TASK DETAILS
Which lines in the records below hold the word "Silkscreen"? Copy each of them.

*** DATA IN THIS EXERCISE Section Begins ***

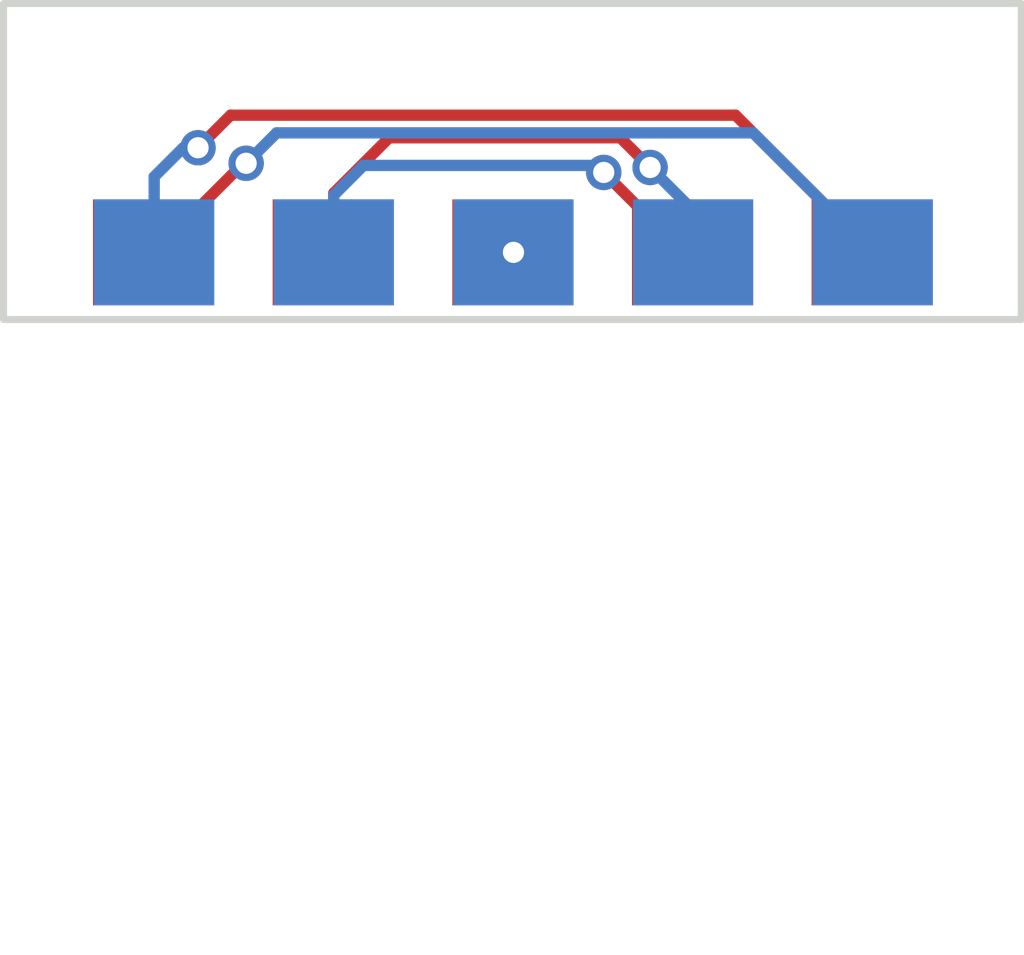
<source format=kicad_pcb>
(kicad_pcb (version 20221018) (generator pcbnew)

  (general
    (thickness 1.6)
  )

  (paper "A4")
  (layers
    (0 "F.Cu" signal)
    (31 "B.Cu" signal)
    (32 "B.Adhes" user "B.Adhesive")
    (33 "F.Adhes" user "F.Adhesive")
    (34 "B.Paste" user)
    (35 "F.Paste" user)
    (36 "B.SilkS" user "B.Silkscreen")
    (37 "F.SilkS" user "F.Silkscreen")
    (38 "B.Mask" user)
    (39 "F.Mask" user)
    (40 "Dwgs.User" user "User.Drawings")
    (41 "Cmts.User" user "User.Comments")
    (42 "Eco1.User" user "User.Eco1")
    (43 "Eco2.User" user "User.Eco2")
    (44 "Edge.Cuts" user)
    (45 "Margin" user)
    (46 "B.CrtYd" user "B.Courtyard")
    (47 "F.CrtYd" user "F.Courtyard")
    (48 "B.Fab" user)
    (49 "F.Fab" user)
    (50 "User.1" user)
    (51 "User.2" user)
    (52 "User.3" user)
    (53 "User.4" user)
    (54 "User.5" user)
    (55 "User.6" user)
    (56 "User.7" user)
    (57 "User.8" user)
    (58 "User.9" user "plugins.config")
  )

  (setup
    (stackup
      (layer "F.SilkS" (type "Top Silk Screen"))
      (layer "F.Paste" (type "Top Solder Paste"))
      (layer "F.Mask" (type "Top Solder Mask") (thickness 0.01))
      (layer "F.Cu" (type "copper") (thickness 0.035))
      (layer "dielectric 1" (type "core") (thickness 1.51) (material "FR4") (epsilon_r 4.6) (loss_tangent 0.02))
      (layer "B.Cu" (type "copper") (thickness 0.035))
      (layer "B.Mask" (type "Bottom Solder Mask") (thickness 0.01))
      (layer "B.Paste" (type "Bottom Solder Paste"))
      (layer "B.SilkS" (type "Bottom Silk Screen"))
      (copper_finish "None")
      (dielectric_constraints no)
    )
    (pad_to_mask_clearance 0.05)
    (solder_mask_min_width 0.15)
    (pcbplotparams
      (layerselection 0x00010fc_ffffffff)
      (plot_on_all_layers_selection 0x0000000_00000000)
      (disableapertmacros true)
      (usegerberextensions true)
      (usegerberattributes true)
      (usegerberadvancedattributes true)
      (creategerberjobfile true)
      (dashed_line_dash_ratio 12.000000)
      (dashed_line_gap_ratio 3.000000)
      (svgprecision 4)
      (plotframeref false)
      (viasonmask false)
      (mode 1)
      (useauxorigin true)
      (hpglpennumber 1)
      (hpglpenspeed 20)
      (hpglpendiameter 15.000000)
      (dxfpolygonmode true)
      (dxfimperialunits true)
      (dxfusepcbnewfont true)
      (psnegative false)
      (psa4output false)
      (plotreference true)
      (plotvalue true)
      (plotinvisibletext false)
      (sketchpadsonfab false)
      (subtractmaskfromsilk false)
      (outputformat 1)
      (mirror false)
      (drillshape 0)
      (scaleselection 1)
      (outputdirectory "gerbers")
    )
  )

  (net 0 "")
  (net 1 "Net-(J1-Pin_6)")
  (net 2 "Net-(J1-Pin_7)")
  (net 3 "Net-(J1-Pin_8)")
  (net 4 "Net-(J1-Pin_9)")
  (net 5 "Net-(J1-Pin_10)")

  (footprint "d-lev:DSM7TA56" (layer "F.Cu") (at 17.984501 23.640499))

  (footprint "d-lev:DSM7TA56" (layer "B.Cu") (at 17.999501 23.640499 180))

  (gr_rect (start 10.789501 10.420499) (end 25.179501 14.890499)
    (stroke (width 0.1) (type default)) (fill none) (layer "Edge.Cuts") (tstamp a28f644d-cb19-4c2d-9edf-87b9ce880dc5))

  (segment (start 13.539501 12.460499) (end 14 12) (width 0.16) (layer "F.Cu") (net 1) (tstamp 4055cd82-92d8-48a8-9741-3adb4f1dc0fa))
  (segment (start 21.139002 12) (end 23.079501 13.940499) (width 0.16) (layer "F.Cu") (net 1) (tstamp ba6761e8-8dc8-44c9-86fc-3c936694e241))
  (segment (start 14 12) (end 21.139002 12) (width 0.16) (layer "F.Cu") (net 1) (tstamp bb7de0fb-2ef3-4fea-88ac-5fa4131be7f8))
  (via (at 13.539501 12.460499) (size 0.5) (drill 0.3) (layers "F.Cu" "B.Cu") (net 1) (tstamp f70698b6-a79b-45b5-82e4-6a6444d2af58))
  (segment (start 12.919501 13.940499) (end 12.919501 12.870499) (width 0.16) (layer "B.Cu") (net 1) (tstamp 4be8a217-e34b-4d1a-bdc6-d13c660feb7f))
  (segment (start 13.329501 12.460499) (end 13.539501 12.460499) (width 0.16) (layer "B.Cu") (net 1) (tstamp a839f027-fb78-4907-8ece-7d4237b53515))
  (segment (start 12.919501 12.870499) (end 13.329501 12.460499) (width 0.16) (layer "B.Cu") (net 1) (tstamp d233c370-7d96-4c0e-8497-4585d4f47969))
  (segment (start 20.406181 13.940499) (end 19.275601 12.809919) (width 0.16) (layer "F.Cu") (net 2) (tstamp 7274a82d-bc2c-40f1-967c-63837050c354))
  (segment (start 20.539501 13.940499) (end 20.406181 13.940499) (width 0.16) (layer "F.Cu") (net 2) (tstamp 8a8e7b96-b1ed-46fb-8c54-c13458f09d45))
  (via (at 19.275601 12.809919) (size 0.5) (drill 0.3) (layers "F.Cu" "B.Cu") (net 2) (tstamp 60ccf63c-3f1f-4d78-95fb-4c73ac46d5e2))
  (segment (start 19.176181 12.710499) (end 19.275601 12.809919) (width 0.16) (layer "B.Cu") (net 2) (tstamp 1a9ea7e3-782b-4328-b602-79eae5ccadca))
  (segment (start 15.459501 13.130499) (end 15.879501 12.710499) (width 0.16) (layer "B.Cu") (net 2) (tstamp 3404b4e3-6e99-4c09-bc2f-02f614bdeef1))
  (segment (start 15.459501 13.940499) (end 15.459501 13.130499) (width 0.16) (layer "B.Cu") (net 2) (tstamp 7a9bca94-f78a-4b55-8ffa-534c10337073))
  (segment (start 15.879501 12.710499) (end 19.176181 12.710499) (width 0.16) (layer "B.Cu") (net 2) (tstamp 8b026d8f-aa63-4aff-82c5-608907f6a4cd))
  (via (at 17.999501 13.940499) (size 0.5) (drill 0.3) (layers "F.Cu" "B.Cu") (net 3) (tstamp 9dd9b97b-e3b7-4f9e-97fa-f32842399993))
  (segment (start 15.459501 13.940499) (end 15.459501 13.100499) (width 0.16) (layer "F.Cu") (net 4) (tstamp 1dbb444a-b9bb-4944-bc28-07f39e6b8352))
  (segment (start 15.459501 13.100499) (end 16.240081 12.319919) (width 0.16) (layer "F.Cu") (net 4) (tstamp 33e7b793-dd14-4867-8616-a9450199e225))
  (segment (start 16.240081 12.319919) (end 19.511754 12.319919) (width 0.16) (layer "F.Cu") (net 4) (tstamp 3ff8e1a9-6d7e-4aad-ba53-eb218b08b566))
  (segment (start 19.511754 12.319919) (end 19.931334 12.739499) (width 0.16) (layer "F.Cu") (net 4) (tstamp ffd26751-cfb9-4062-b7c0-08beaa27917d))
  (via (at 19.931334 12.739499) (size 0.5) (drill 0.3) (layers "F.Cu" "B.Cu") (net 4) (tstamp 95480381-d06c-4668-8204-6f3361483b0a))
  (segment (start 20.539501 13.940499) (end 20.539501 13.347666) (width 0.16) (layer "B.Cu") (net 4) (tstamp 5ec82636-14a5-44a5-9371-44ba80bcb69d))
  (segment (start 20.539501 13.347666) (end 19.931334 12.739499) (width 0.16) (layer "B.Cu") (net 4) (tstamp c4ea31e7-5d4b-4cec-9b4a-37162b7e5c6e))
  (segment (start 14.219501 12.680499) (end 14.179501 12.680499) (width 0.16) (layer "F.Cu") (net 5) (tstamp 781b7af4-7f09-4f20-a877-6a06307336ec))
  (segment (start 14.179501 12.680499) (end 12.919501 13.940499) (width 0.16) (layer "F.Cu") (net 5) (tstamp d14d4071-4ec7-46bf-8509-224fecf6c535))
  (via (at 14.219501 12.680499) (size 0.5) (drill 0.3) (layers "F.Cu" "B.Cu") (net 5) (tstamp e9117201-fa83-4689-8f06-5cc13574c5b0))
  (segment (start 14.650001 12.249999) (end 14.219501 12.680499) (width 0.16) (layer "B.Cu") (net 5) (tstamp 4439eea4-5a83-4b12-9f62-36124d767c03))
  (segment (start 21.389001 12.249999) (end 14.650001 12.249999) (width 0.16) (layer "B.Cu") (net 5) (tstamp 8821698a-2926-42d7-88ed-7e34de2c7e49))
  (segment (start 23.079501 13.940499) (end 21.389001 12.249999) (width 0.16) (layer "B.Cu") (net 5) (tstamp d885e1b4-9103-4582-a512-bc54d28d5bf7))

)

</source>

*** DATA IN THIS EXERCISE Section Ends ***

ANSWER SECTION
    (36 "B.SilkS" user "B.Silkscreen")
    (37 "F.SilkS" user "F.Silkscreen")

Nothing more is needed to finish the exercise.